- ASSIGNED TASK -
Restate the entries word for word and skip every image.

- PROVIDED DATA -
..........

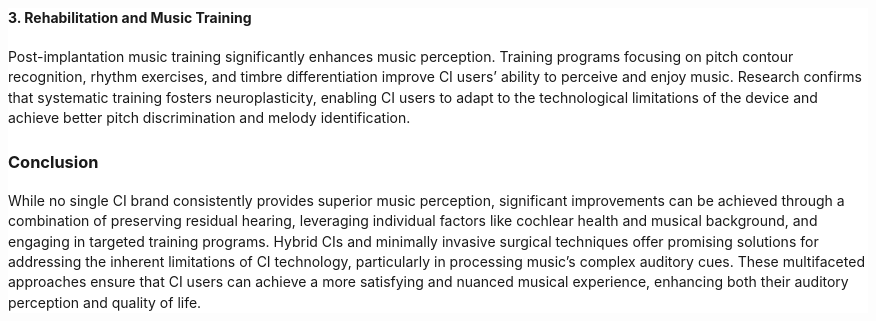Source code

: #### 3. **Rehabilitation and Music Training**

Post-implantation music training significantly enhances music perception. Training programs focusing on pitch contour recognition, rhythm exercises, and timbre differentiation improve CI users’ ability to perceive and enjoy music. Research confirms that systematic training fosters neuroplasticity, enabling CI users to adapt to the technological limitations of the device and achieve better pitch discrimination and melody identification<d-cite key="looiMusicAppreciationTraining2012"></d-cite><d-cite key="gfellerAdultCochlearImplant2019"></d-cite>.

### **Conclusion**

While no single CI brand consistently provides superior music perception, significant improvements can be achieved through a combination of preserving residual hearing, leveraging individual factors like cochlear health and musical background, and engaging in targeted training programs. Hybrid CIs and minimally invasive surgical techniques offer promising solutions for addressing the inherent limitations of CI technology, particularly in processing music’s complex auditory cues. These multifaceted approaches ensure that CI users can achieve a more satisfying and nuanced musical experience, enhancing both their auditory perception and quality of life.
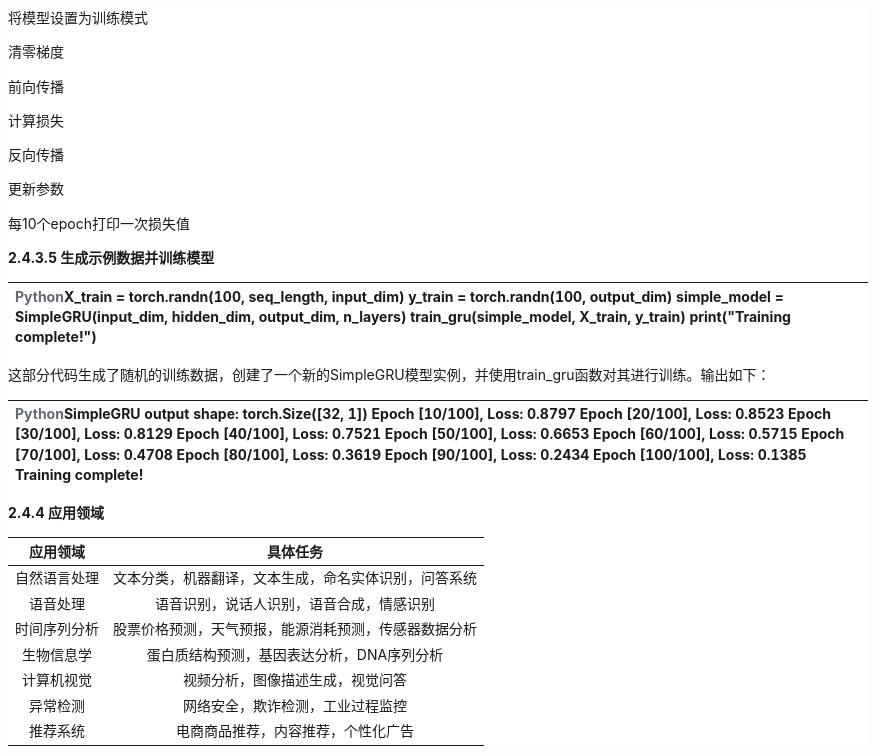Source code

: 将模型设置为训练模式

清零梯度

前向传播

计算损失

反向传播

更新参数

每10个epoch打印一次损失值

**2.4.3.5 生成示例数据并训练模型**

| <font style="color:rgb(100, 106, 115);">Python</font>X_train = torch.randn(100, seq_length, input_dim)   y_train = torch.randn(100, output_dim)      simple_model = SimpleGRU(input_dim, hidden_dim, output_dim, n_layers)   train_gru(simple_model, X_train, y_train)      print("Training complete!") |
| :--- |


这部分代码生成了随机的训练数据，创建了一个新的SimpleGRU模型实例，并使用train_gru函数对其进行训练。输出如下：

| <font style="color:rgb(100, 106, 115);">Python</font>SimpleGRU output shape: torch.Size([32, 1])   Epoch [10/100], Loss: 0.8797   Epoch [20/100], Loss: 0.8523   Epoch [30/100], Loss: 0.8129   Epoch [40/100], Loss: 0.7521   Epoch [50/100], Loss: 0.6653   Epoch [60/100], Loss: 0.5715   Epoch [70/100], Loss: 0.4708   Epoch [80/100], Loss: 0.3619   Epoch [90/100], Loss: 0.2434   Epoch [100/100], Loss: 0.1385   Training complete! |
| :--- |


**2.4.4 应用领域**

| 应用领域 | 具体任务 |
| :---: | :---: |
| 自然语言处理 | 文本分类，机器翻译，文本生成，命名实体识别，问答系统 |
| 语音处理 | 语音识别，说话人识别，语音合成，情感识别 |
| 时间序列分析 | 股票价格预测，天气预报，能源消耗预测，传感器数据分析 |
| 生物信息学 | 蛋白质结构预测，基因表达分析，DNA序列分析 |
| 计算机视觉 | 视频分析，图像描述生成，视觉问答 |
| 异常检测 | 网络安全，欺诈检测，工业过程监控 |
| 推荐系统 | 电商商品推荐，内容推荐，个性化广告 |



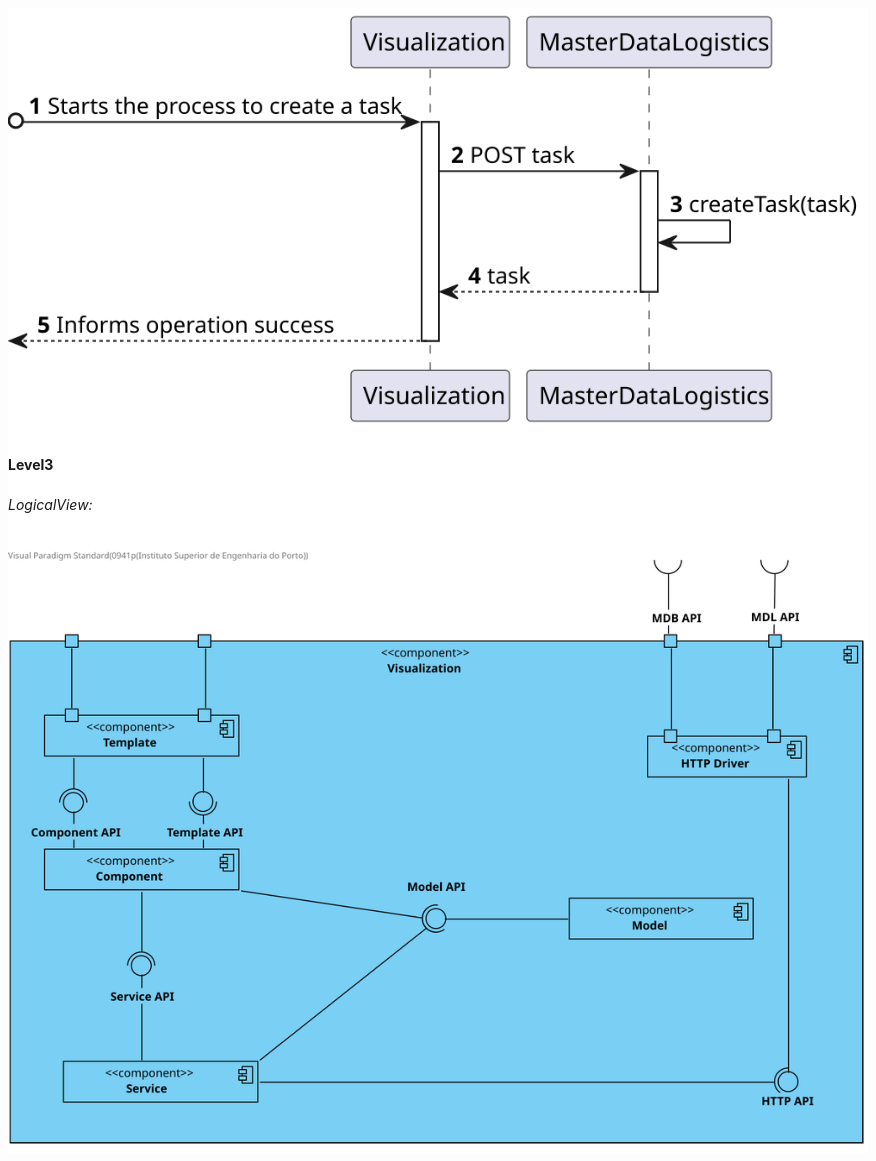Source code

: ![ProcessView](Diagrams/Level2/ProcessView.svg)

#### Level3
###### LogicalView:
![LogicalView](Diagrams/Level3/LogicalView.svg)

..........

- ANSWER SECTION -
Source code

: #### 3. **Rehabilitation and Music Training**

Post-implantation music training significantly enhances music perception. Training programs focusing on pitch contour recognition, rhythm exercises, and timbre differentiation improve CI users’ ability to perceive and enjoy music. Research confirms that systematic training fosters neuroplasticity, enabling CI users to adapt to the technological limitations of the device and achieve better pitch discrimination and melody identification<d-cite key="looiMusicAppreciationTraining2012"></d-cite><d-cite key="gfellerAdultCochlearImplant2019"></d-cite>.

### **Conclusion**

While no single CI brand consistently provides superior music perception, significant improvements can be achieved through a combination of preserving residual hearing, leveraging individual factors like cochlear health and musical background, and engaging in targeted training programs. Hybrid CIs and minimally invasive surgical techniques offer promising solutions for addressing the inherent limitations of CI technology, particularly in processing music’s complex auditory cues. These multifaceted approaches ensure that CI users can achieve a more satisfying and nuanced musical experience, enhancing both their auditory perception and quality of life.
Source code

: 将模型设置为训练模式

清零梯度

前向传播

计算损失

反向传播

更新参数

每10个epoch打印一次损失值

**2.4.3.5 生成示例数据并训练模型**

| <font style="color:rgb(100, 106, 115);">Python</font>X_train = torch.randn(100, seq_length, input_dim)   y_train = torch.randn(100, output_dim)      simple_model = SimpleGRU(input_dim, hidden_dim, output_dim, n_layers)   train_gru(simple_model, X_train, y_train)      print("Training complete!") |
| :--- |


这部分代码生成了随机的训练数据，创建了一个新的SimpleGRU模型实例，并使用train_gru函数对其进行训练。输出如下：

| <font style="color:rgb(100, 106, 115);">Python</font>SimpleGRU output shape: torch.Size([32, 1])   Epoch [10/100], Loss: 0.8797   Epoch [20/100], Loss: 0.8523   Epoch [30/100], Loss: 0.8129   Epoch [40/100], Loss: 0.7521   Epoch [50/100], Loss: 0.6653   Epoch [60/100], Loss: 0.5715   Epoch [70/100], Loss: 0.4708   Epoch [80/100], Loss: 0.3619   Epoch [90/100], Loss: 0.2434   Epoch [100/100], Loss: 0.1385   Training complete! |
| :--- |


**2.4.4 应用领域**

| 应用领域 | 具体任务 |
| :---: | :---: |
| 自然语言处理 | 文本分类，机器翻译，文本生成，命名实体识别，问答系统 |
| 语音处理 | 语音识别，说话人识别，语音合成，情感识别 |
| 时间序列分析 | 股票价格预测，天气预报，能源消耗预测，传感器数据分析 |
| 生物信息学 | 蛋白质结构预测，基因表达分析，DNA序列分析 |
| 计算机视觉 | 视频分析，图像描述生成，视觉问答 |
| 异常检测 | 网络安全，欺诈检测，工业过程监控 |
| 推荐系统 | 电商商品推荐，内容推荐，个性化广告 |



Source code

: ![ProcessView](Diagrams/Level2/ProcessView.svg)

#### Level3
###### LogicalView:
![LogicalView](Diagrams/Level3/LogicalView.svg)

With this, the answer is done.